WORK ORDER:
Starting with the first line and ending with the last, copy the entries word for word.
═══ RECORDED DATA ═══
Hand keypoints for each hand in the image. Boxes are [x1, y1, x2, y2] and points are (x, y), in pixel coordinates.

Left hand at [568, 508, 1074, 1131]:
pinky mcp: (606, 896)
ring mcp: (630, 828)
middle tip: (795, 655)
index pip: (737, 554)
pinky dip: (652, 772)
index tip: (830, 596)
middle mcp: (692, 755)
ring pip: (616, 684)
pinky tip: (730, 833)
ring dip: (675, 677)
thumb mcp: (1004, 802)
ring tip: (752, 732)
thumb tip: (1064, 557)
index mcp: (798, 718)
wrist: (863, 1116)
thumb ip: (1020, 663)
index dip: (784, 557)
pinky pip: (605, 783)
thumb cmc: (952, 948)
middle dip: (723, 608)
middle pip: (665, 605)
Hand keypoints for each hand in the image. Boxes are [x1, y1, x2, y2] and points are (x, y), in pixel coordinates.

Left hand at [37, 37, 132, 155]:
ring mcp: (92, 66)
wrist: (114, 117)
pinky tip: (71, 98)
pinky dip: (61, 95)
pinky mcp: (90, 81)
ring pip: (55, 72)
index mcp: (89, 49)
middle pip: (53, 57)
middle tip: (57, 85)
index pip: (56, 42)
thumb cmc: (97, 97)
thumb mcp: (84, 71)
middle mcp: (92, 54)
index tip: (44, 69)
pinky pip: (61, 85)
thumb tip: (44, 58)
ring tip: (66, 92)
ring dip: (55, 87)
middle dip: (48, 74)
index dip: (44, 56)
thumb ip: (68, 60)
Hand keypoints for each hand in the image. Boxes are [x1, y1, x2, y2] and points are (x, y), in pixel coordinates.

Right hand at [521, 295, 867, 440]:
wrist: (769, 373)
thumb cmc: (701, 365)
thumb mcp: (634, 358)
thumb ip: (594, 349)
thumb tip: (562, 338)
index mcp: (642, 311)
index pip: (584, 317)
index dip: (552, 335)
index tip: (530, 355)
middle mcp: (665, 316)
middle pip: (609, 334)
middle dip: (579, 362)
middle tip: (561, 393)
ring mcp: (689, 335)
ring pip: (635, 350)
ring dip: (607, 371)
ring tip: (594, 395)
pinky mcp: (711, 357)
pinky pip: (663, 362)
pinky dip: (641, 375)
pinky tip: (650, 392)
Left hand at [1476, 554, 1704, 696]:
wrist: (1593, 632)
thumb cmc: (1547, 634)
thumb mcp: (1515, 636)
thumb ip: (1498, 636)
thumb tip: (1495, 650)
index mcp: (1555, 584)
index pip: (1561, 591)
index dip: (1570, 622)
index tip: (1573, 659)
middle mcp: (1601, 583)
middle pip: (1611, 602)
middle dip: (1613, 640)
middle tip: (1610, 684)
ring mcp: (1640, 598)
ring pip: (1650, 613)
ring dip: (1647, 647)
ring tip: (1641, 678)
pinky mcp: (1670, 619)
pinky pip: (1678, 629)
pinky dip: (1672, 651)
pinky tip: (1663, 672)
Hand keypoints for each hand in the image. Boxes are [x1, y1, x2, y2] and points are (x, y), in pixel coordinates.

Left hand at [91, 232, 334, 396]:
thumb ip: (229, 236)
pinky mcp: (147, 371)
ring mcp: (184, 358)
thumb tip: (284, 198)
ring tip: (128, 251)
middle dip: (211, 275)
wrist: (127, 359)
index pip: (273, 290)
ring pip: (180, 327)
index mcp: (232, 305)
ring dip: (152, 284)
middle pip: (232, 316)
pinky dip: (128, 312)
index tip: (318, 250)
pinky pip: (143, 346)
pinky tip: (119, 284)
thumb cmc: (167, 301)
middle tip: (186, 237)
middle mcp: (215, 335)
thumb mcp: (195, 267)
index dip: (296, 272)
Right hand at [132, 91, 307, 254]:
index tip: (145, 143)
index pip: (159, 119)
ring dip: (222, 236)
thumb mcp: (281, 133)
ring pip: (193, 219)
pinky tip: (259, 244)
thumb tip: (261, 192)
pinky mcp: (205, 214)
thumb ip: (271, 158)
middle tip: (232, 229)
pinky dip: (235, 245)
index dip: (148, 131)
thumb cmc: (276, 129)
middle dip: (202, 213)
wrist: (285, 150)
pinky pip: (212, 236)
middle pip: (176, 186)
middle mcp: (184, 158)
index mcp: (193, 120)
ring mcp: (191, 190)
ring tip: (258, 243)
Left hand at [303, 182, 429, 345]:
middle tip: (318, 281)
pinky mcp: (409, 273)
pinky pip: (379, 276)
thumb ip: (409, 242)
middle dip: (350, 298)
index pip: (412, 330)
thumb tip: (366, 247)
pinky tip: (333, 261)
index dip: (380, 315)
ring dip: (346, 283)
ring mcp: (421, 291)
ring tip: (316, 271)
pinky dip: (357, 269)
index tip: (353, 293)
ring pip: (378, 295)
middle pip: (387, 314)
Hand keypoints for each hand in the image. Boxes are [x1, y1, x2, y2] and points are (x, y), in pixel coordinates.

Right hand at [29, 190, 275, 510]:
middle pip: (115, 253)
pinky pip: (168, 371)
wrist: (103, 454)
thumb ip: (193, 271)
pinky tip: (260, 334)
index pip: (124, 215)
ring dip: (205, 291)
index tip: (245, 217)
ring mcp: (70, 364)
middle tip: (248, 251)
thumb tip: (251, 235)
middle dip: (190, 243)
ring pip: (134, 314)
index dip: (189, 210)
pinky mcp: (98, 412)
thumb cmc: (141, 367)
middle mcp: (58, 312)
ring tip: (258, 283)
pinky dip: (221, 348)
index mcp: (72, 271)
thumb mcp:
═══
OUTPUT OF THE EXERCISE:
Hand keypoints for each hand in the image. Boxes are [x1, y1, x2, y2] and points are (x, y), in pixel coordinates.

Left hand at [568, 508, 1074, 1131]:
pinky mcp: (606, 896)
ring mcp: (630, 828)
middle tip: (795, 655)
index pip: (737, 554)
pinky dip: (652, 772)
index tip: (830, 596)
middle mcp: (692, 755)
ring pip: (616, 684)
pinky tip: (730, 833)
ring dip: (675, 677)
thumb mcp: (1004, 802)
ring tip: (752, 732)
thumb tip: (1064, 557)
index mcp: (798, 718)
wrist: (863, 1116)
thumb ip: (1020, 663)
index dip: (784, 557)
pinky pip: (605, 783)
thumb cmc: (952, 948)
middle dip: (723, 608)
middle pip: (665, 605)
Hand keypoints for each hand in the image. Boxes are [x1, y1, x2, y2] and points are (x, y), in pixel coordinates.

Left hand at [37, 37, 132, 155]:
ring mcp: (92, 66)
wrist: (114, 117)
pinky tip: (71, 98)
pinky dip: (61, 95)
pinky mcp: (90, 81)
ring pip: (55, 72)
index mcp: (89, 49)
middle pip: (53, 57)
middle tip: (57, 85)
index pip: (56, 42)
thumb cmc: (97, 97)
thumb mcp: (84, 71)
middle mcp: (92, 54)
index tip: (44, 69)
pinky pip: (61, 85)
thumb tip: (44, 58)
ring tip: (66, 92)
ring dip: (55, 87)
middle dip: (48, 74)
index dip: (44, 56)
thumb ip: (68, 60)
Hand keypoints for each hand in the image. Boxes are [x1, y1, x2, y2] and points are (x, y), in pixel coordinates.

Right hand at [521, 295, 867, 440]:
wrist: (769, 373)
thumb cmc: (701, 365)
thumb mcp: (634, 358)
thumb ip: (594, 349)
thumb tip: (562, 338)
index mcp: (642, 311)
index pip: (584, 317)
index dip: (552, 335)
index tip: (530, 355)
middle mcp: (665, 316)
middle pip: (609, 334)
middle dip: (579, 362)
middle tip: (561, 393)
ring mcp: (689, 335)
ring pip: (635, 350)
ring dip: (607, 371)
ring tip: (594, 395)
pinky mcp: (711, 357)
pinky pip: (663, 362)
pinky dip: (641, 375)
pinky tip: (650, 392)
Left hand at [1476, 554, 1704, 696]:
wrist: (1593, 632)
thumb cmc: (1547, 634)
thumb mcp: (1515, 636)
thumb ip: (1498, 636)
thumb tip: (1495, 650)
index mcp: (1555, 584)
index pip: (1561, 591)
index dip: (1570, 622)
index tip: (1573, 659)
middle mcp: (1601, 583)
middle pip: (1611, 602)
middle dip: (1613, 640)
middle tip: (1610, 684)
ring mcp: (1640, 598)
ring pip: (1650, 613)
ring dip: (1647, 647)
ring tip: (1641, 678)
pinky mcp: (1670, 619)
pinky pip: (1678, 629)
pinky dip: (1672, 651)
pinky tip: (1663, 672)
Hand keypoints for each hand in the image. Boxes are [x1, y1, x2, y2] and points are (x, y), in pixel coordinates.

Left hand at [91, 232, 334, 396]:
thumb ip: (229, 236)
pinky mcp: (147, 371)
ring mcp: (184, 358)
thumb tip: (284, 198)
ring tip: (128, 251)
middle dip: (211, 275)
wrist: (127, 359)
index pip: (273, 290)
ring pip: (180, 327)
index mcp: (232, 305)
ring dip: (152, 284)
middle pip: (232, 316)
pinky dip: (128, 312)
index tip: (318, 250)
pinky pip: (143, 346)
pinky tip: (119, 284)
thumb cmc: (167, 301)
middle tip: (186, 237)
middle mcp: (215, 335)
thumb mcp: (195, 267)
index dip: (296, 272)
Right hand at [132, 91, 307, 254]:
index tip: (145, 143)
index pip: (159, 119)
ring dip: (222, 236)
thumb mcp: (281, 133)
ring pip: (193, 219)
pinky tip: (259, 244)
thumb tip: (261, 192)
pinky mcp: (205, 214)
thumb ip: (271, 158)
middle tip: (232, 229)
pinky dip: (235, 245)
index dip: (148, 131)
thumb cmc: (276, 129)
middle dip: (202, 213)
wrist: (285, 150)
pinky pip: (212, 236)
middle pip: (176, 186)
middle mcp: (184, 158)
index mcp: (193, 120)
ring mcp: (191, 190)
ring tip: (258, 243)
Left hand at [303, 182, 429, 345]:
middle tip: (318, 281)
pinky mcp: (409, 273)
pinky pip: (379, 276)
thumb ip: (409, 242)
middle dip: (350, 298)
index pip: (412, 330)
thumb tip: (366, 247)
pinky tip: (333, 261)
index dip: (380, 315)
ring dip: (346, 283)
ring mcp: (421, 291)
ring tip: (316, 271)
pinky dip: (357, 269)
index tip: (353, 293)
ring pip: (378, 295)
middle pip: (387, 314)
Hand keypoints for each hand in the image. Boxes are [x1, y1, x2, y2] and points are (x, y), in pixel coordinates.

Right hand at [29, 190, 275, 510]:
middle pip: (115, 253)
pinky pip: (168, 371)
wrist: (103, 454)
thumb ip: (193, 271)
pinky tip: (260, 334)
index pip: (124, 215)
ring dip: (205, 291)
index tip: (245, 217)
ring mcp: (70, 364)
middle tip: (248, 251)
thumb tip: (251, 235)
middle dip: (190, 243)
ring pip: (134, 314)
index dip: (189, 210)
pinky mcp: (98, 412)
thumb cmc: (141, 367)
middle mcp: (58, 312)
ring tip: (258, 283)
pinky dip: (221, 348)
index mcp: (72, 271)
thumb mcp:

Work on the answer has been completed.